Come see how this open source / commercial product can change the way you think about building software.

NetKernel makes the things you are doing now easier, but also makes new types of systems possible.

A wise man once said, "XML is like lye. It is very useful, but humans shouldn't touch it." If you've had to incorporate XML into your project by hand, you have probably been burned by getting too close. NetKernel turns this wisdom on its head and encourages you to use XML like the liquid data stream you want it to be.

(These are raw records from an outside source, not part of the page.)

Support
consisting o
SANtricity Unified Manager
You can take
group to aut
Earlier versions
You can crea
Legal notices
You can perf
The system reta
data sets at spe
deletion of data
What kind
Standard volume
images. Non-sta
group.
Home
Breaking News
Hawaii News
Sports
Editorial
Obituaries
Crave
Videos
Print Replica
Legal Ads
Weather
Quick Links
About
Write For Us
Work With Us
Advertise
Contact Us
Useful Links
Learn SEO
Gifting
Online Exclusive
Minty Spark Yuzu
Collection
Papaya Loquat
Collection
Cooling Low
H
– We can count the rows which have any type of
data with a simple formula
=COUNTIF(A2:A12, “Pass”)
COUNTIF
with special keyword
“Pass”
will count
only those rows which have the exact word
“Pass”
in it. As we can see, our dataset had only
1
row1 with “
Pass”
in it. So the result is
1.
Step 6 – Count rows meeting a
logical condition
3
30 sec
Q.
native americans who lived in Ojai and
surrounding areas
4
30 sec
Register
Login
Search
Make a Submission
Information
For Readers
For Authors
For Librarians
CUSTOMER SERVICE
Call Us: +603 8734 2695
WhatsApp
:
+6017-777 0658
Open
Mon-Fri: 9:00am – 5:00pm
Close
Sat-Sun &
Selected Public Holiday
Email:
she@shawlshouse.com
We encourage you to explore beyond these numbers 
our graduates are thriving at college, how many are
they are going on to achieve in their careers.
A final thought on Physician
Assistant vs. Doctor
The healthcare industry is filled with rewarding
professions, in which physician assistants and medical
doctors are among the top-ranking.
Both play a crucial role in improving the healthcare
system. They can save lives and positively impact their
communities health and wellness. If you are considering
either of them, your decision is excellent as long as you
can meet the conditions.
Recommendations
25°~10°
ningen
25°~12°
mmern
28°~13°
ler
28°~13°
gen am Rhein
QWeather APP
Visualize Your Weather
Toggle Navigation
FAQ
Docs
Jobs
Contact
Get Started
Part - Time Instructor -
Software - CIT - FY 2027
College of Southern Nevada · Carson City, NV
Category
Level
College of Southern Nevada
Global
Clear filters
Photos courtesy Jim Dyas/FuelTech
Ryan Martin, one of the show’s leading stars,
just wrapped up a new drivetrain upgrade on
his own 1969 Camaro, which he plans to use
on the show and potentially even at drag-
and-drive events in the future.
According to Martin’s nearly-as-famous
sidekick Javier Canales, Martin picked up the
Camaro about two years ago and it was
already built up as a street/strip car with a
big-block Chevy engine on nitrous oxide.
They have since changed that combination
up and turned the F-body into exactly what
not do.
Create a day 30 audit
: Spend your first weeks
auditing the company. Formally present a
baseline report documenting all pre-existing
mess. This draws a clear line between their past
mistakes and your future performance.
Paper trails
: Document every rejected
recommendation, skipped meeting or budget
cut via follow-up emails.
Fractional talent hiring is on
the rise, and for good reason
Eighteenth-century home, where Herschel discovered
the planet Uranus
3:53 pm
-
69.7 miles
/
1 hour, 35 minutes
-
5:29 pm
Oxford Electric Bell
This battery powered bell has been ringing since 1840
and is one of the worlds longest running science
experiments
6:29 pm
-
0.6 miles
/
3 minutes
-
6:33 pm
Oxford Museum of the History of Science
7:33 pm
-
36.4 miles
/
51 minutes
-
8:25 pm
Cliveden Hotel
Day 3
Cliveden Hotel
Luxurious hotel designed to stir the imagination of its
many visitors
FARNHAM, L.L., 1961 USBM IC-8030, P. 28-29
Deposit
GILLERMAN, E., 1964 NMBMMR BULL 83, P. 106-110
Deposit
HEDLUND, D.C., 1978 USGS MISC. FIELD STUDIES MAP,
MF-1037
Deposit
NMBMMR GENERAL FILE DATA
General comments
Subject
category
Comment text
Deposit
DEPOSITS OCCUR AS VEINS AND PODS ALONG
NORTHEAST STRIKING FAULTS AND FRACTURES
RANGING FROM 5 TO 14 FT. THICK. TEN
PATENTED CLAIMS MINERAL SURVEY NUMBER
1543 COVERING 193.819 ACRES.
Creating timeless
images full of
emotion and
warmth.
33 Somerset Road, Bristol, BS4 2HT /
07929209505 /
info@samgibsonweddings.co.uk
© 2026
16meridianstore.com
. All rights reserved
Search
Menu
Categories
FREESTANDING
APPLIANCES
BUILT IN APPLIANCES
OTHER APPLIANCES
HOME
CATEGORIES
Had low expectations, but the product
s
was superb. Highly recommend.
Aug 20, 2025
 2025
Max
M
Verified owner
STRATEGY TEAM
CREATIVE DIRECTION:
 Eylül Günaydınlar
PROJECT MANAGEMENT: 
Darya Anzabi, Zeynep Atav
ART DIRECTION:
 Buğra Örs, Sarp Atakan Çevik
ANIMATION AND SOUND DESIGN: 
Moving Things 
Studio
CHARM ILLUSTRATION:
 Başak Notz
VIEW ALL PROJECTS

But, XML is only part of the story. Resource-oriented computing is a generalized and revolutionary approach to modern, flexible systems. There is less code to write, but it is more fun to do. Orchestration of existing services and data sources is faster, easier and more encompassing than with more conventional technologies.

This talk will help explain what NetKernel is (app server? pipeline tool? embedded SOA?) and, through a comprehensive set of examples, give you a glimpse at a deeper software reality than you might have thought possible.

Disclaimer: There will be no blue pills given to you to make you forget what you have seen. Come with an open mind.